4. Effect on mouse behavioural score
Compared with the model control group, the artesunate + ligustrazine intraperitoneal injection group and the artesunate + ligustrazine nasal administration group can remarkably increase the behavioral score of the mice, wherein the artesunate + ligustrazine nasal administration group is superior to the artesunate + ligustrazine intraperitoneal injection group after 10 days of administration, as shown in fig. 14.
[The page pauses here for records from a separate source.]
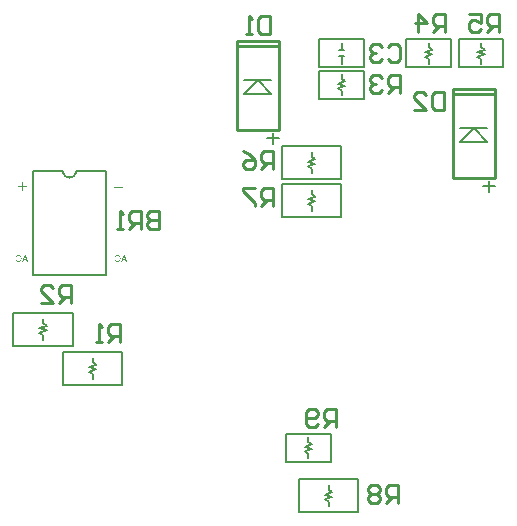
<source format=gbo>
G04*
G04 #@! TF.GenerationSoftware,Altium Limited,Altium Designer,18.1.7 (191)*
G04*
G04 Layer_Color=32896*
%FSLAX25Y25*%
%MOIN*%
G70*
G01*
G75*
%ADD10C,0.00787*%
%ADD12C,0.01000*%
%ADD73C,0.00315*%
G36*
X19848Y119712D02*
X19950Y119706D01*
X20049Y119691D01*
X20136Y119672D01*
X20176Y119660D01*
X20213Y119648D01*
X20247Y119635D01*
X20278Y119623D01*
X20302Y119614D01*
X20327Y119604D01*
X20343Y119595D01*
X20355Y119589D01*
X20364Y119586D01*
X20367Y119583D01*
X20451Y119530D01*
X20522Y119468D01*
X20584Y119406D01*
X20636Y119345D01*
X20676Y119289D01*
X20692Y119264D01*
X20704Y119243D01*
X20717Y119227D01*
X20723Y119215D01*
X20726Y119206D01*
X20729Y119203D01*
X20772Y119107D01*
X20803Y119008D01*
X20825Y118909D01*
X20840Y118819D01*
X20846Y118779D01*
X20849Y118739D01*
X20852Y118708D01*
Y118677D01*
X20855Y118656D01*
Y118637D01*
Y118625D01*
Y118622D01*
X20849Y118510D01*
X20837Y118402D01*
X20821Y118307D01*
X20809Y118260D01*
X20800Y118220D01*
X20791Y118183D01*
X20778Y118149D01*
X20769Y118118D01*
X20763Y118093D01*
X20754Y118075D01*
X20751Y118059D01*
X20744Y118050D01*
Y118047D01*
X20698Y117954D01*
X20645Y117871D01*
X20590Y117800D01*
X20562Y117772D01*
X20537Y117744D01*
X20513Y117719D01*
X20488Y117698D01*
X20466Y117679D01*
X20448Y117667D01*
X20435Y117655D01*
X20423Y117645D01*
X20417Y117642D01*
X20414Y117639D01*
X20370Y117614D01*
X20327Y117593D01*
X20234Y117559D01*
X20142Y117534D01*
X20052Y117518D01*
X20009Y117512D01*
X19972Y117506D01*
X19938Y117503D01*
X19910D01*
X19885Y117500D01*
X19851D01*
X19790Y117503D01*
X19731Y117509D01*
X19675Y117516D01*
X19623Y117528D01*
X19573Y117543D01*
X19527Y117559D01*
X19484Y117574D01*
X19443Y117593D01*
X19409Y117608D01*
X19375Y117624D01*
X19351Y117639D01*
X19326Y117655D01*
X19310Y117667D01*
X19295Y117673D01*
X19289Y117679D01*
X19286Y117682D01*
X19243Y117719D01*
X19206Y117756D01*
X19172Y117800D01*
X19138Y117843D01*
X19082Y117929D01*
X19039Y118016D01*
X19020Y118056D01*
X19005Y118093D01*
X18992Y118127D01*
X18983Y118155D01*
X18974Y118180D01*
X18968Y118198D01*
X18965Y118211D01*
Y118214D01*
X19249Y118285D01*
X19261Y118235D01*
X19277Y118189D01*
X19292Y118146D01*
X19308Y118106D01*
X19326Y118069D01*
X19344Y118038D01*
X19366Y118007D01*
X19385Y117979D01*
X19400Y117954D01*
X19419Y117936D01*
X19434Y117917D01*
X19446Y117902D01*
X19459Y117892D01*
X19468Y117883D01*
X19471Y117880D01*
X19474Y117877D01*
X19505Y117852D01*
X19539Y117834D01*
X19607Y117800D01*
X19672Y117775D01*
X19737Y117760D01*
X19793Y117747D01*
X19814Y117744D01*
X19836D01*
X19854Y117741D01*
X19876D01*
X19947Y117744D01*
X20015Y117756D01*
X20077Y117772D01*
X20132Y117790D01*
X20176Y117809D01*
X20194Y117818D01*
X20210Y117824D01*
X20222Y117831D01*
X20231Y117837D01*
X20237Y117840D01*
X20241D01*
X20299Y117883D01*
X20349Y117929D01*
X20392Y117982D01*
X20426Y118032D01*
X20454Y118075D01*
X20472Y118112D01*
X20479Y118127D01*
X20485Y118137D01*
X20488Y118143D01*
Y118146D01*
X20513Y118226D01*
X20531Y118307D01*
X20547Y118387D01*
X20556Y118461D01*
X20559Y118495D01*
X20562Y118526D01*
Y118554D01*
X20565Y118575D01*
Y118594D01*
Y118609D01*
Y118619D01*
Y118622D01*
X20562Y118702D01*
X20556Y118776D01*
X20543Y118844D01*
X20531Y118906D01*
X20522Y118958D01*
X20516Y118980D01*
X20509Y118999D01*
X20506Y119014D01*
X20503Y119023D01*
X20500Y119029D01*
Y119033D01*
X20469Y119104D01*
X20435Y119169D01*
X20398Y119221D01*
X20358Y119267D01*
X20324Y119305D01*
X20296Y119329D01*
X20275Y119345D01*
X20271Y119351D01*
X20268D01*
X20204Y119391D01*
X20132Y119422D01*
X20064Y119444D01*
X20000Y119456D01*
X19941Y119465D01*
X19916Y119468D01*
X19895D01*
X19879Y119471D01*
X19854D01*
X19777Y119468D01*
X19706Y119456D01*
X19647Y119437D01*
X19595Y119419D01*
X19555Y119397D01*
X19524Y119382D01*
X19505Y119369D01*
X19499Y119363D01*
X19450Y119317D01*
X19403Y119264D01*
X19366Y119209D01*
X19335Y119153D01*
X19310Y119104D01*
X19301Y119079D01*
X19295Y119060D01*
X19289Y119045D01*
X19283Y119033D01*
X19280Y119027D01*
Y119023D01*
X19002Y119088D01*
X19020Y119144D01*
X19039Y119193D01*
X19063Y119240D01*
X19085Y119286D01*
X19110Y119326D01*
X19138Y119363D01*
X19162Y119400D01*
X19187Y119431D01*
X19212Y119456D01*
X19233Y119481D01*
X19255Y119502D01*
X19270Y119518D01*
X19286Y119533D01*
X19298Y119543D01*
X19304Y119546D01*
X19308Y119549D01*
X19351Y119577D01*
X19394Y119604D01*
X19437Y119626D01*
X19484Y119644D01*
X19576Y119672D01*
X19660Y119691D01*
X19700Y119700D01*
X19734Y119703D01*
X19768Y119706D01*
X19796Y119709D01*
X19817Y119712D01*
X19848D01*
D02*
G37*
G36*
X22184Y119675D02*
X23000Y117537D01*
X22700D01*
X22468Y118186D01*
X21572D01*
X21322Y117537D01*
X21001D01*
X21875Y119675D01*
X22184D01*
D02*
G37*
G36*
X52848Y119712D02*
X52950Y119706D01*
X53049Y119691D01*
X53136Y119672D01*
X53176Y119660D01*
X53213Y119648D01*
X53247Y119635D01*
X53278Y119623D01*
X53302Y119614D01*
X53327Y119604D01*
X53343Y119595D01*
X53355Y119589D01*
X53364Y119586D01*
X53367Y119583D01*
X53451Y119530D01*
X53522Y119468D01*
X53584Y119406D01*
X53636Y119345D01*
X53676Y119289D01*
X53692Y119264D01*
X53704Y119243D01*
X53716Y119227D01*
X53723Y119215D01*
X53726Y119206D01*
X53729Y119203D01*
X53772Y119107D01*
X53803Y119008D01*
X53825Y118909D01*
X53840Y118819D01*
X53846Y118779D01*
X53849Y118739D01*
X53852Y118708D01*
Y118677D01*
X53856Y118656D01*
Y118637D01*
Y118625D01*
Y118622D01*
X53849Y118510D01*
X53837Y118402D01*
X53822Y118307D01*
X53809Y118260D01*
X53800Y118220D01*
X53791Y118183D01*
X53778Y118149D01*
X53769Y118118D01*
X53763Y118093D01*
X53754Y118075D01*
X53750Y118059D01*
X53744Y118050D01*
Y118047D01*
X53698Y117954D01*
X53645Y117871D01*
X53590Y117800D01*
X53562Y117772D01*
X53537Y117744D01*
X53513Y117719D01*
X53488Y117698D01*
X53466Y117679D01*
X53448Y117667D01*
X53435Y117655D01*
X53423Y117645D01*
X53417Y117642D01*
X53414Y117639D01*
X53370Y117614D01*
X53327Y117593D01*
X53234Y117559D01*
X53142Y117534D01*
X53052Y117518D01*
X53009Y117512D01*
X52972Y117506D01*
X52938Y117503D01*
X52910D01*
X52885Y117500D01*
X52851D01*
X52789Y117503D01*
X52731Y117509D01*
X52675Y117516D01*
X52623Y117528D01*
X52573Y117543D01*
X52527Y117559D01*
X52484Y117574D01*
X52443Y117593D01*
X52409Y117608D01*
X52375Y117624D01*
X52351Y117639D01*
X52326Y117655D01*
X52311Y117667D01*
X52295Y117673D01*
X52289Y117679D01*
X52286Y117682D01*
X52243Y117719D01*
X52205Y117756D01*
X52171Y117800D01*
X52138Y117843D01*
X52082Y117929D01*
X52039Y118016D01*
X52020Y118056D01*
X52005Y118093D01*
X51992Y118127D01*
X51983Y118155D01*
X51974Y118180D01*
X51968Y118198D01*
X51964Y118211D01*
Y118214D01*
X52249Y118285D01*
X52261Y118235D01*
X52276Y118189D01*
X52292Y118146D01*
X52307Y118106D01*
X52326Y118069D01*
X52345Y118038D01*
X52366Y118007D01*
X52385Y117979D01*
X52400Y117954D01*
X52419Y117936D01*
X52434Y117917D01*
X52447Y117902D01*
X52459Y117892D01*
X52468Y117883D01*
X52471Y117880D01*
X52474Y117877D01*
X52505Y117852D01*
X52539Y117834D01*
X52607Y117800D01*
X52672Y117775D01*
X52737Y117760D01*
X52793Y117747D01*
X52814Y117744D01*
X52836D01*
X52854Y117741D01*
X52876D01*
X52947Y117744D01*
X53015Y117756D01*
X53077Y117772D01*
X53132Y117790D01*
X53176Y117809D01*
X53194Y117818D01*
X53210Y117824D01*
X53222Y117831D01*
X53231Y117837D01*
X53237Y117840D01*
X53241D01*
X53299Y117883D01*
X53349Y117929D01*
X53392Y117982D01*
X53426Y118032D01*
X53454Y118075D01*
X53472Y118112D01*
X53479Y118127D01*
X53485Y118137D01*
X53488Y118143D01*
Y118146D01*
X53513Y118226D01*
X53531Y118307D01*
X53547Y118387D01*
X53556Y118461D01*
X53559Y118495D01*
X53562Y118526D01*
Y118554D01*
X53565Y118575D01*
Y118594D01*
Y118609D01*
Y118619D01*
Y118622D01*
X53562Y118702D01*
X53556Y118776D01*
X53543Y118844D01*
X53531Y118906D01*
X53522Y118958D01*
X53516Y118980D01*
X53509Y118999D01*
X53506Y119014D01*
X53503Y119023D01*
X53500Y119029D01*
Y119033D01*
X53469Y119104D01*
X53435Y119169D01*
X53398Y119221D01*
X53358Y119267D01*
X53324Y119305D01*
X53296Y119329D01*
X53275Y119345D01*
X53272Y119351D01*
X53268D01*
X53203Y119391D01*
X53132Y119422D01*
X53065Y119444D01*
X53000Y119456D01*
X52941Y119465D01*
X52916Y119468D01*
X52895D01*
X52879Y119471D01*
X52854D01*
X52777Y119468D01*
X52706Y119456D01*
X52647Y119437D01*
X52595Y119419D01*
X52555Y119397D01*
X52524Y119382D01*
X52505Y119369D01*
X52499Y119363D01*
X52450Y119317D01*
X52403Y119264D01*
X52366Y119209D01*
X52335Y119153D01*
X52311Y119104D01*
X52301Y119079D01*
X52295Y119060D01*
X52289Y119045D01*
X52283Y119033D01*
X52280Y119027D01*
Y119023D01*
X52002Y119088D01*
X52020Y119144D01*
X52039Y119193D01*
X52063Y119240D01*
X52085Y119286D01*
X52110Y119326D01*
X52138Y119363D01*
X52162Y119400D01*
X52187Y119431D01*
X52212Y119456D01*
X52233Y119481D01*
X52255Y119502D01*
X52270Y119518D01*
X52286Y119533D01*
X52298Y119543D01*
X52304Y119546D01*
X52307Y119549D01*
X52351Y119577D01*
X52394Y119604D01*
X52437Y119626D01*
X52484Y119644D01*
X52576Y119672D01*
X52660Y119691D01*
X52700Y119700D01*
X52734Y119703D01*
X52768Y119706D01*
X52796Y119709D01*
X52817Y119712D01*
X52848D01*
D02*
G37*
G36*
X55184Y119675D02*
X56000Y117537D01*
X55700D01*
X55468Y118186D01*
X54572D01*
X54322Y117537D01*
X54001D01*
X54875Y119675D01*
X55184D01*
D02*
G37*
%LPC*%
G36*
X22036Y119453D02*
X22014Y119382D01*
X21990Y119308D01*
X21965Y119234D01*
X21940Y119162D01*
X21928Y119132D01*
X21918Y119101D01*
X21909Y119073D01*
X21900Y119051D01*
X21894Y119033D01*
X21888Y119017D01*
X21884Y119008D01*
Y119005D01*
X21662Y118418D01*
X22385D01*
X22153Y119042D01*
X22126Y119119D01*
X22104Y119193D01*
X22082Y119261D01*
X22067Y119323D01*
X22054Y119376D01*
X22048Y119397D01*
X22045Y119419D01*
X22039Y119431D01*
Y119444D01*
X22036Y119450D01*
Y119453D01*
D02*
G37*
G36*
X55036D02*
X55014Y119382D01*
X54990Y119308D01*
X54965Y119234D01*
X54940Y119162D01*
X54928Y119132D01*
X54918Y119101D01*
X54909Y119073D01*
X54900Y119051D01*
X54894Y119033D01*
X54888Y119017D01*
X54884Y119008D01*
Y119005D01*
X54662Y118418D01*
X55385D01*
X55153Y119042D01*
X55125Y119119D01*
X55104Y119193D01*
X55082Y119261D01*
X55067Y119323D01*
X55054Y119376D01*
X55048Y119397D01*
X55045Y119419D01*
X55039Y119431D01*
Y119444D01*
X55036Y119450D01*
Y119453D01*
D02*
G37*
%LPD*%
D10*
X34514Y147426D02*
G03*
X39136Y147453I2308J503D01*
G01*
X24685Y113177D02*
Y147823D01*
X49095Y113177D02*
Y147823D01*
X24685Y113177D02*
X49095D01*
X24685Y147823D02*
X34514D01*
X39136D02*
X49095D01*
X123272Y35957D02*
Y37532D01*
X122091Y38319D02*
X123272Y37532D01*
Y41469D02*
Y43043D01*
Y41469D02*
X124453Y40681D01*
X122091Y39894D02*
X124453Y40681D01*
X122091Y39894D02*
X124453Y39106D01*
X122091Y38319D02*
X124453Y39106D01*
X133114Y33988D02*
Y45012D01*
X113429Y33988D02*
Y45012D01*
X133114D01*
X113429Y33988D02*
X133114D01*
X115277Y54319D02*
X117639Y55106D01*
X115277Y55893D02*
X117639Y55106D01*
X115277Y55893D02*
X117639Y56681D01*
X116458Y57468D02*
X117639Y56681D01*
X115277Y54319D02*
X116458Y53531D01*
X123938Y50775D02*
Y60224D01*
X108977Y50775D02*
X123938D01*
X108977D02*
Y60224D01*
X123938D01*
X116458Y57468D02*
Y59043D01*
Y51956D02*
Y53531D01*
X117500Y139969D02*
Y141543D01*
Y139969D02*
X118681Y139181D01*
X117500Y134457D02*
Y136031D01*
X116319Y136819D02*
X117500Y136031D01*
X116319Y136819D02*
X118681Y137606D01*
X116319Y138394D02*
X118681Y137606D01*
X116319Y138394D02*
X118681Y139181D01*
X107657Y132488D02*
Y143512D01*
X127343Y132488D02*
Y143512D01*
X107657Y132488D02*
X127343D01*
X107657Y143512D02*
X127343D01*
X117500Y152469D02*
Y154043D01*
Y152469D02*
X118681Y151681D01*
X117500Y146957D02*
Y148531D01*
X116319Y149319D02*
X117500Y148531D01*
X116319Y149319D02*
X118681Y150106D01*
X116319Y150894D02*
X118681Y150106D01*
X116319Y150894D02*
X118681Y151681D01*
X107657Y144988D02*
Y156012D01*
X127343Y144988D02*
Y156012D01*
X107657Y144988D02*
X127343D01*
X107657Y156012D02*
X127343D01*
X172819Y185819D02*
X175181Y186606D01*
X172819Y187394D02*
X175181Y186606D01*
X172819Y187394D02*
X175181Y188181D01*
X174000Y188969D02*
X175181Y188181D01*
X172819Y185819D02*
X174000Y185032D01*
X181480Y182276D02*
Y191724D01*
X166520Y182276D02*
X181480D01*
X166520D02*
Y191724D01*
X181480D01*
X174000Y188969D02*
Y190543D01*
Y183457D02*
Y185032D01*
X155319Y185819D02*
X157681Y186606D01*
X155319Y187394D02*
X157681Y186606D01*
X155319Y187394D02*
X157681Y188181D01*
X156500Y188969D02*
X157681Y188181D01*
X155319Y185819D02*
X156500Y185032D01*
X163980Y182276D02*
Y191724D01*
X149020Y182276D02*
X163980D01*
X149020D02*
Y191724D01*
X163980D01*
X156500Y188969D02*
Y190543D01*
Y183457D02*
Y185032D01*
X126319Y175319D02*
X128681Y176106D01*
X126319Y176894D02*
X128681Y176106D01*
X126319Y176894D02*
X128681Y177681D01*
X127500Y178469D02*
X128681Y177681D01*
X126319Y175319D02*
X127500Y174532D01*
X134980Y171776D02*
Y181224D01*
X120020Y171776D02*
X134980D01*
X120020D02*
Y181224D01*
X134980D01*
X127500Y178469D02*
Y180043D01*
Y172957D02*
Y174532D01*
X134980Y191331D02*
Y191724D01*
X120020D02*
X134980D01*
Y182276D02*
Y191331D01*
X120020Y182276D02*
X134980D01*
X120020D02*
Y191724D01*
X127500Y183500D02*
Y186000D01*
Y188000D02*
Y190500D01*
X126713Y188000D02*
X128287D01*
X126713Y186000D02*
X128287D01*
X167000Y157500D02*
X171500Y162000D01*
X167000Y157500D02*
X176000D01*
X171500Y162000D02*
X176000Y157500D01*
X167000Y162000D02*
X176000D01*
X176618Y140768D02*
Y144374D01*
X174650Y142606D02*
X178587D01*
X95000Y173500D02*
X99500Y178000D01*
X95000Y173500D02*
X104000D01*
X99500Y178000D02*
X104000Y173500D01*
X95000Y178000D02*
X104000D01*
X104618Y156768D02*
Y160374D01*
X102650Y158606D02*
X106587D01*
X28000Y96969D02*
Y98543D01*
Y96969D02*
X29181Y96181D01*
X28000Y91457D02*
Y93031D01*
X26819Y93819D02*
X28000Y93031D01*
X26819Y93819D02*
X29181Y94606D01*
X26819Y95394D02*
X29181Y94606D01*
X26819Y95394D02*
X29181Y96181D01*
X18157Y89488D02*
Y100512D01*
X37843Y89488D02*
Y100512D01*
X18157Y89488D02*
X37843D01*
X18157Y100512D02*
X37843D01*
X44500Y83969D02*
Y85543D01*
Y83969D02*
X45681Y83181D01*
X44500Y78457D02*
Y80031D01*
X43319Y80819D02*
X44500Y80031D01*
X43319Y80819D02*
X45681Y81606D01*
X43319Y82394D02*
X45681Y81606D01*
X43319Y82394D02*
X45681Y83181D01*
X34657Y76488D02*
Y87512D01*
X54343Y76488D02*
Y87512D01*
X34657Y76488D02*
X54343D01*
X34657Y87512D02*
X54343D01*
D12*
X164500Y145500D02*
X178500D01*
X164500D02*
Y175000D01*
X178500Y145500D02*
Y175000D01*
X164500D02*
X178500D01*
X164500Y173500D02*
X178500D01*
X92500Y161500D02*
X106500D01*
X92500D02*
Y191000D01*
X106500Y161500D02*
Y191000D01*
X92500D02*
X106500D01*
X92500Y189500D02*
X106500D01*
X66500Y134498D02*
Y128500D01*
X63501D01*
X62501Y129500D01*
Y130499D01*
X63501Y131499D01*
X66500D01*
X63501D01*
X62501Y132499D01*
Y133498D01*
X63501Y134498D01*
X66500D01*
X60502Y128500D02*
Y134498D01*
X57503D01*
X56503Y133498D01*
Y131499D01*
X57503Y130499D01*
X60502D01*
X58503D02*
X56503Y128500D01*
X54504D02*
X52504D01*
X53504D01*
Y134498D01*
X54504Y133498D01*
X125500Y62500D02*
Y68498D01*
X122501D01*
X121501Y67498D01*
Y65499D01*
X122501Y64499D01*
X125500D01*
X123501D02*
X121501Y62500D01*
X119502Y63500D02*
X118502Y62500D01*
X116503D01*
X115503Y63500D01*
Y67498D01*
X116503Y68498D01*
X118502D01*
X119502Y67498D01*
Y66499D01*
X118502Y65499D01*
X115503D01*
X146473Y37000D02*
Y42998D01*
X143473D01*
X142474Y41998D01*
Y39999D01*
X143473Y38999D01*
X146473D01*
X144473D02*
X142474Y37000D01*
X140474Y41998D02*
X139475Y42998D01*
X137475D01*
X136476Y41998D01*
Y40999D01*
X137475Y39999D01*
X136476Y38999D01*
Y38000D01*
X137475Y37000D01*
X139475D01*
X140474Y38000D01*
Y38999D01*
X139475Y39999D01*
X140474Y40999D01*
Y41998D01*
X139475Y39999D02*
X137475D01*
X104500Y136031D02*
Y142030D01*
X101501D01*
X100501Y141030D01*
Y139031D01*
X101501Y138031D01*
X104500D01*
X102501D02*
X100501Y136031D01*
X98502Y142030D02*
X94503D01*
Y141030D01*
X98502Y137031D01*
Y136031D01*
X104587Y148500D02*
Y154498D01*
X101588D01*
X100588Y153498D01*
Y151499D01*
X101588Y150499D01*
X104587D01*
X102587D02*
X100588Y148500D01*
X94590Y154498D02*
X96589Y153498D01*
X98589Y151499D01*
Y149500D01*
X97589Y148500D01*
X95590D01*
X94590Y149500D01*
Y150499D01*
X95590Y151499D01*
X98589D01*
X180000Y194000D02*
Y199998D01*
X177001D01*
X176001Y198998D01*
Y196999D01*
X177001Y195999D01*
X180000D01*
X178001D02*
X176001Y194000D01*
X170003Y199998D02*
X174002D01*
Y196999D01*
X172003Y197999D01*
X171003D01*
X170003Y196999D01*
Y195000D01*
X171003Y194000D01*
X173002D01*
X174002Y195000D01*
X162000Y194000D02*
Y199998D01*
X159001D01*
X158001Y198998D01*
Y196999D01*
X159001Y195999D01*
X162000D01*
X160001D02*
X158001Y194000D01*
X153003D02*
Y199998D01*
X156002Y196999D01*
X152003D01*
X147039Y173646D02*
Y179644D01*
X144040D01*
X143041Y178644D01*
Y176645D01*
X144040Y175645D01*
X147039D01*
X145040D02*
X143041Y173646D01*
X141041Y178644D02*
X140041Y179644D01*
X138042D01*
X137042Y178644D01*
Y177644D01*
X138042Y176645D01*
X139042D01*
X138042D01*
X137042Y175645D01*
Y174645D01*
X138042Y173646D01*
X140041D01*
X141041Y174645D01*
X37200Y103900D02*
Y109898D01*
X34201D01*
X33201Y108898D01*
Y106899D01*
X34201Y105899D01*
X37200D01*
X35201D02*
X33201Y103900D01*
X27203D02*
X31202D01*
X27203Y107899D01*
Y108898D01*
X28203Y109898D01*
X30202D01*
X31202Y108898D01*
X53700Y90900D02*
Y96898D01*
X50701D01*
X49701Y95898D01*
Y93899D01*
X50701Y92899D01*
X53700D01*
X51701D02*
X49701Y90900D01*
X47702D02*
X45703D01*
X46702D01*
Y96898D01*
X47702Y95898D01*
X161500Y173998D02*
Y168000D01*
X158501D01*
X157501Y169000D01*
Y172998D01*
X158501Y173998D01*
X161500D01*
X151503Y168000D02*
X155502D01*
X151503Y171999D01*
Y172998D01*
X152503Y173998D01*
X154502D01*
X155502Y172998D01*
X103500Y199401D02*
Y193403D01*
X100501D01*
X99501Y194403D01*
Y198401D01*
X100501Y199401D01*
X103500D01*
X97502Y193403D02*
X95503D01*
X96502D01*
Y199401D01*
X97502Y198401D01*
X143041Y189144D02*
X144040Y190144D01*
X146040D01*
X147039Y189144D01*
Y185145D01*
X146040Y184146D01*
X144040D01*
X143041Y185145D01*
X141041Y189144D02*
X140041Y190144D01*
X138042D01*
X137042Y189144D01*
Y188144D01*
X138042Y187145D01*
X139042D01*
X138042D01*
X137042Y186145D01*
Y185145D01*
X138042Y184146D01*
X140041D01*
X141041Y185145D01*
D73*
X19789Y142794D02*
X22488D01*
X21139Y141445D02*
Y144144D01*
X54266Y142340D02*
X51567D01*
M02*

</source>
5. Effects on mouse serum inflammatory factors:
compared with a model control group, the artesunate + ligustrazine intraperitoneal injection group and the artesunate + ligustrazine nasal administration group can reduce the serum inflammatory factor TNFa of mice and increase the anti-inflammatory factor IL-4. As shown in fig. 15.
6. Effect on microvascular occlusion
As shown in fig. 16, artesunate + ligustrazine nasal administration group showed prominent effect of improving occlusion of microvasculature and hemorrhage in cerebellum, compared to the model control group.
The above-mentioned experiments only illustrate the efficacy of some of the drugs of the present invention, and actually, other drugs of the present invention have the same or similar efficacy, which are not illustrated herein.
Although the invention has been described in detail hereinabove with respect to a general description and specific embodiments thereof, it will be apparent to those skilled in the art that modifications or improvements may be made thereto based on the invention. Accordingly, such modifications and improvements are intended to be within the scope of the invention as claimed.
Example 1 pharmaceutical compositions of the invention
Artesunate 40mg, ligustrazine hydrochloride 20mg
(1) Taking 40mg artesunate, adding 1ml 0.9% sodium chloride injection, dissolving completely, adding 3ml 0.9% sodium chloride injection for dilution,
(2) 20mg of ligustrazine hydrochloride is added with 4ml of 0.9 percent sodium chloride injection and shaken till being completely dissolved,
(3) and (3) uniformly mixing the solutions obtained in the two steps.
Example 2 pharmaceutical compositions of the invention
Artesunate 20mg, ligustrazine hydrochloride 20mg
(1) Taking 20mg artesunate, adding 1ml 0.9% sodium chloride injection, dissolving completely, adding 1ml 0.9% sodium chloride injection for dilution,
(2) 20mg of ligustrazine hydrochloride is added with 4ml of 0.9 percent sodium chloride injection and shaken till being completely dissolved,
(3) and (3) uniformly mixing the solutions obtained in the two steps.
Example 3 pharmaceutical compositions of the invention
Artesunate 20mg, ligustrazine hydrochloride 40mg
(1) Taking 20mg artesunate, adding 1ml 0.9% sodium chloride injection, dissolving completely, adding 1ml 0.9% sodium chloride injection for dilution,
(2) adding ligustrazine hydrochloride 40mg into sodium chloride injection 8ml 0.9%, shaking to dissolve completely,
(3) and (3) uniformly mixing the solutions obtained in the two steps.
Example 4 pharmaceutical compositions of the invention
Artesunate 20mg, ligustrazine hydrochloride 200mg
(1) Taking 20mg artesunate, adding 1ml 0.9% sodium chloride injection, dissolving completely, adding 19ml 0.9% sodium chloride injection for dilution,
(2) adding ligustrazine hydrochloride 200mg into sodium chloride injection 20ml 0.9%, shaking to dissolve completely,
(3) and (3) uniformly mixing the solutions obtained in the two steps.
Example 5 pharmaceutical compositions of the invention
Artesunate 200mg, ligustrazine hydrochloride 20mg
(1) Taking 200mg artesunate, adding 10ml 0.9% sodium chloride injection, dissolving completely, adding 10ml 0.9% sodium chloride injection for dilution,
(2) 20mg of ligustrazine hydrochloride is taken, 20ml of 0.9 percent sodium chloride injection is added and shaken till being completely dissolved,
(3) and (3) uniformly mixing the solutions obtained in the two steps.